:: What this task involves ::
Pick up the passage below on capital investment analysis and carry it forward from its final sentence.

:: Passage shown ::
□ □ □ □ □

Capital Investment Analysis
Capital Investment Analysis
Several years ago, a farmer I knew fairly well gave me a call. He was considering an investment in some new haying equipment and wanted to pick my brain, a task that usually doesn’t take very long. This is a good farmer. He grows high-yielding, high-quality crops and cattle. He’s one of the best record keepers I know, and he uses his records to inform good decisions.
He described what he was considering, and I started asking questions. What does it cost? How much labor will it save? Is there any equipment it will replace? Do you have the other equipment and facilities needed to make this work? How long will it last? How many bales per year will you be able to spread the costs over? He’d thought of most of these, as I suspected, and I told him I thought it was a good investment, and to go for it. THEN, he tells me, “Well, I’d already bought it. I just wanted to see if you thought it was a good decision.” All this to confirm a purchase that had already been made.
Thus, the number one rule of investment analysis: Do the analysis BEFORE you make the decision.
Investments in land, machinery, livestock, facilities, the things that will last, and hopefully make money, are long term decisions with major implications for the business. They’re the things we really want… the farm next door, the new tractor, a nice shop building. The things we REALLY want. We’re usually talking about things that cost a lot up front and whose costs (and returns) are spread over several years (or decades). It’s important to get it right, but too often emotion plays a bigger role than analysis.
Why? Because analysis is hard, and emotions are easy. Analysis of a major purchase can have a lot of moving parts and requires putting pencil to paper or numbers to a spreadsheet. It would be nice to have a decision tool already available. Put in some numbers and out pops a decision. It does not work that way. Every investment will be unique… different costs, different outcomes, different net return estimates, different cash flow patterns. It’s not easy but it’s not impossible and it’s far better than hunches and hope.
Here are some guidelines:
1) Determine the cost. The easy part, the price is usually known or negotiated. Don’t forget to consider trade-in value if this is replacing a similar investment.
2) Annualize or unitize the cost. How long will it last? Spread the costs over its anticipated life. We call that economic depreciation. How many bales, acres, or head will the cost be spread over?
3) Estimate operating costs including interest on the investment (per year and/or per unit).
4) Determine any cost savings (per year and/or per unit).
5) Estimate the benefits… increased revenue and/or decreased costs, again per year or unit.

□ □ □ □ □

:: Dataset section ::

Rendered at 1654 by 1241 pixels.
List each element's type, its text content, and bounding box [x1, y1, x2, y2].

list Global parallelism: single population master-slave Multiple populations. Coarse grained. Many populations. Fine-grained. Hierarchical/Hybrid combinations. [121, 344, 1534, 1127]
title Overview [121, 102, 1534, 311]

□ □ □ □ □

:: Solved problem ::
This process is called partial budgeting. I asked a group one time if they knew what a partial budget was and one guy said, “Yeah, one you haven’t finished yet!’ Well, not quite, but it is pretty simple. List the advantages in one column and the disadvantages in another. The advantages are increased revenue or reduced costs. The disadvantages are increased costs or reduced revenue. Compare the two columns. If the advantages are greater than the disadvantages, it’s a good deal. CAUTION: make sure the units are the same for all items. A total cost compared to an annual revenue is not a valid comparison. Getting everything on an annual basis with the same units (ac/bu/hd/etc..) is critical and is the most common mistake my students make in their partial budgeting exercises.
6) Use the partial budget results to create a net income stream over the life of the asset. It may not be the same for every year. Early years may be more or less profitable than later years. Think Christmas trees for example.
7) This net income stream can be used to evaluate the economic viability of the investment using different criteria:
- Payback Period. How long does it take the net income stream to “pay for the investment.” It’s simple and easy to understand but can be misleading. It does not consider the entire life of the investment, ignoring any revenue or losses after the payback period.
- Simple Rate of Return: Take an average of the annual net incomes and divide it by the cost of the investment. Again, simple. You get an “average rate of return” or ROI (return on investment). Problem- it gives equal value to earnings this year or ten years from now. Which brings us to:
- Net Present Value*: What is today’s value of that stream of income the investment will generate? Compare that to the cost of the investment in step 1). If NPV is greater than the cost, it’s a good deal and has accounted for the entire life of the investment and the time value of the money.
- These three all account for the financial value of the investment. There may be other non-monetary considerations like safety, convenience, and timeliness. While difficult to quantify, they may factor into the decision-making process.
8) Use the partial budgeting and net income over time to reach a decision using one or more of the criteria. Make an informed decision BEFORE you make the purchase.
9) Call me to make sure you did the analysis correctly, then buy the haying equipment.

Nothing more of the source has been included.